Belge metni:
******************************
Babam düşerken vurulmuştu. Babama düşerken baya bir silah sıkılmıştı o yüzden babamı öldü biliyorduk ve ondan ümidi kesmiştik. Babam ise sürüne sürüne hastaneye gitmeye çalışırken orada birilerine ulaşmış ve onlara “Beni hastaneye yetiştirin” demiş. Onlar da babamı almış hastaneye götürmüşler. Babam hastaneye gittiğinde orada bir doktor varmış; gelen hastaya iğne vurup hastayı iğneyle öldürüyormuş. Babam bunu fark etmiş. O sırada askeriyeye sığınıyor. Babam; “Ailemi yok ediyorlar, yetişin kurtarın onları” diyor. Ama askeriyeye vur emri verilmediği için onlar da hiçbir şey yapamadı. Saldırganlar bize silah sıktıkça askerler bizi öylece seyretti.
Bu olaylar tüm gün boyunca devam etti mi, neler yaşandı o gün?
Tüm bu hadiseler sabahın erken saatlerinde başlayıp gün batımına kadar sürdü. Askerler bir köşeden seyredip müdahale etmiyordu. “Haydi Alevîleri öldürün! Bir Alevî dahi öldüren cennetliktir! Kıyamette elleri yeşerir!” dediğini duyuyorduk. Camilerden de benzer anonslar yapılıyordu. Gençlerin bazıları, “Bu kadarı yeter, insanların evi yanıyor, burada bitirelim!” diyerek tepki göstermeye başladı. Bu defa onlardan da birkaç kişiyi vurdular. Saldırıyı asla sonlandırmak istemiyorlardı. Dört yolda oturduğumuz için kaçacak hiçbir yerimiz yoktu. Küçük kardeşim Sertaç’ı bir şekilde balkondan aşağıya indirerek, “Koş bizim için yardım çağır” dedim. Bu esnada ağabeyim elindeki tüfekle bizi savunuyordu. Hâl böyle olunca evimize patlayıcı madde atmaya devam ettiler. Ben de evin içi yanmasın diye onları alıp dışarı atıyordum. Sonra arka taraftaki odalardan birine elektrik direğini dayadılar. Kamyonla söktükleri direği merdiven gibi kullanarak eşyalarımızı yağmalamaya başladılar. Bu sırada bir başka oda da tutuştu ve neredeyse evin tamamı alevler içerisinde kalmaya başladı.
******************************
Veri kümesi girdileri:
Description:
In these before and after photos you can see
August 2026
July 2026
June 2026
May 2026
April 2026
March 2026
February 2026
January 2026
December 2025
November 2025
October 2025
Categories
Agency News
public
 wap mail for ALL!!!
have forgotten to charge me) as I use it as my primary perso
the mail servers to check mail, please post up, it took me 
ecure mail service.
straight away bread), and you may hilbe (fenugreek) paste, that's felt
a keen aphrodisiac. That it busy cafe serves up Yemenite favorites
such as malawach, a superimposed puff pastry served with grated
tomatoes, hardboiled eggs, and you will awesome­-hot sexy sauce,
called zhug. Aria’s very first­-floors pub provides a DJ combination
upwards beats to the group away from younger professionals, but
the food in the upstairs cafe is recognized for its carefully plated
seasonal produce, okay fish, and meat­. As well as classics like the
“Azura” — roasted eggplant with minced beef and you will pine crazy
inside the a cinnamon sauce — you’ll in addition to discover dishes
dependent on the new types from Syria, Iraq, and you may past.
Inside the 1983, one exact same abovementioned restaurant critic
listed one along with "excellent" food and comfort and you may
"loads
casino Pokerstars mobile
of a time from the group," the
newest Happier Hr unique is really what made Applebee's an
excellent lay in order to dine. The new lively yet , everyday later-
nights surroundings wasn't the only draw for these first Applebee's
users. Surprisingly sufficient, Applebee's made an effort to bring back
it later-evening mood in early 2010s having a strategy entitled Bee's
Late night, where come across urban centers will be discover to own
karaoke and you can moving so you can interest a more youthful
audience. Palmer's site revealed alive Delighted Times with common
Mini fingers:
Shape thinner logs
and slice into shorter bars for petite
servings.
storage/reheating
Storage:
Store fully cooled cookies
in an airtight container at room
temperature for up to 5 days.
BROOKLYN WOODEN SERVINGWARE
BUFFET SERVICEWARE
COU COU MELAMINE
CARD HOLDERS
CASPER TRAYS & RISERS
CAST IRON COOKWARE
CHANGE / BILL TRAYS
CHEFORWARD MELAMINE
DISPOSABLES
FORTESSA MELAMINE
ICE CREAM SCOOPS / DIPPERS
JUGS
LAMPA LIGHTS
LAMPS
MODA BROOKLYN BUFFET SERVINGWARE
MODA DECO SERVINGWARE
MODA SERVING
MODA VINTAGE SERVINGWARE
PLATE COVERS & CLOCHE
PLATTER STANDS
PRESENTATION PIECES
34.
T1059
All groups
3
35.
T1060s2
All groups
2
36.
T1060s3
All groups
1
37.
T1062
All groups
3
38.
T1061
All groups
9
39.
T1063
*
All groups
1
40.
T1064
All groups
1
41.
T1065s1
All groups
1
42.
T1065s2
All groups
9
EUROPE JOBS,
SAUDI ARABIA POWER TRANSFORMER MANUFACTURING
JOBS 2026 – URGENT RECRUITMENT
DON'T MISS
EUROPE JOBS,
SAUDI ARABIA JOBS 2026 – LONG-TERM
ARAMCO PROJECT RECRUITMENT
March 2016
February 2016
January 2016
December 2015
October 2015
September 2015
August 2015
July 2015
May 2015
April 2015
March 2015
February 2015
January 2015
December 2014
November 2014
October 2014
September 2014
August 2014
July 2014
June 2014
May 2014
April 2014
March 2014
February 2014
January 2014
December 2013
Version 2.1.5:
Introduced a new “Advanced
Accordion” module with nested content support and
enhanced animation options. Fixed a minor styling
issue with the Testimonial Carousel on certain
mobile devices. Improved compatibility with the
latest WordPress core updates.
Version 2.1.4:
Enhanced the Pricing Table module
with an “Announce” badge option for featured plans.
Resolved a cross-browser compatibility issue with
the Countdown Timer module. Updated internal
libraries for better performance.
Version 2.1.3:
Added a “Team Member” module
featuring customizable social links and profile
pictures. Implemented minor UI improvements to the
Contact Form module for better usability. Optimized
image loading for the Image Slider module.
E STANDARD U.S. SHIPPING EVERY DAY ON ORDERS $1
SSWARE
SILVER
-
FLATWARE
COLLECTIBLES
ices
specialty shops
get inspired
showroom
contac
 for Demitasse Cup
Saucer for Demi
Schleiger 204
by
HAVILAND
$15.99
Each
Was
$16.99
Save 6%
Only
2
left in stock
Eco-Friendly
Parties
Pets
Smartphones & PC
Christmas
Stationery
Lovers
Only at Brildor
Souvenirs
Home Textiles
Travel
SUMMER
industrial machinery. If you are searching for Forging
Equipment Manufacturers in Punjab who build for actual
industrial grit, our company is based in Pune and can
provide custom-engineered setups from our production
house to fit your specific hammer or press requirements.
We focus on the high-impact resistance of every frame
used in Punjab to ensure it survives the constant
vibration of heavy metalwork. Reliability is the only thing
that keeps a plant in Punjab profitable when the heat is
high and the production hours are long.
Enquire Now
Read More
******************************
Göreviniz: Alevîlere yönelik saldırıyı anlatan tanıklık metnini, son cümlesinden sonra sürdürün.

Görevin yanıtı:
Yangın esnasında ve sonrasında neler yaşadınız?
Sonra epey bir zaman geçti. Artık üstümüz başımız kan içindeydi. Ağabeyim öyle kanlar içinde, yaralıydı. Bir de daha 9 aylık bir kardeşim var, o da burnundan yaralanmıştı. Burnundan saçma girmiş çıkmıştı. Ben de yaralanmıştım. Kollarım saçma doluydu. Annem Fatma Bilmez ise; hem yaralı, hem de bitkin ve çaresiz bir durumda, oradan oraya koşturup duruyordu. Küçük kardeşlerimin çığlıkları Ağrı Dağı’nı inletiyordu. Ne acı ki yıllarca kardeş gibi yaşadığımız komşularımız ve askerler, duymuyordu bu çığlıkları! Annem oğlunun cesedinin başında ağıtlar yakarken bir yandan da son kez küçük kardeşimi emzirdi. Fark ediyordu belki de öleceğini ve son kez kardeşimi emzirmişti. Annem, yaralı olan ağabeyimi de kurtarma çabası içindeydi, onu hastaneye götürmek istiyordu. Oysa kendi yarası daha ağırdı ve çok acı çekiyordu. Sonra bizi çıkarttılar evden, ev tutuştu artık kalacak durumumuz kalmadı.
Saldırganlar sizi evden çıkarttıktan sonra neler oldu?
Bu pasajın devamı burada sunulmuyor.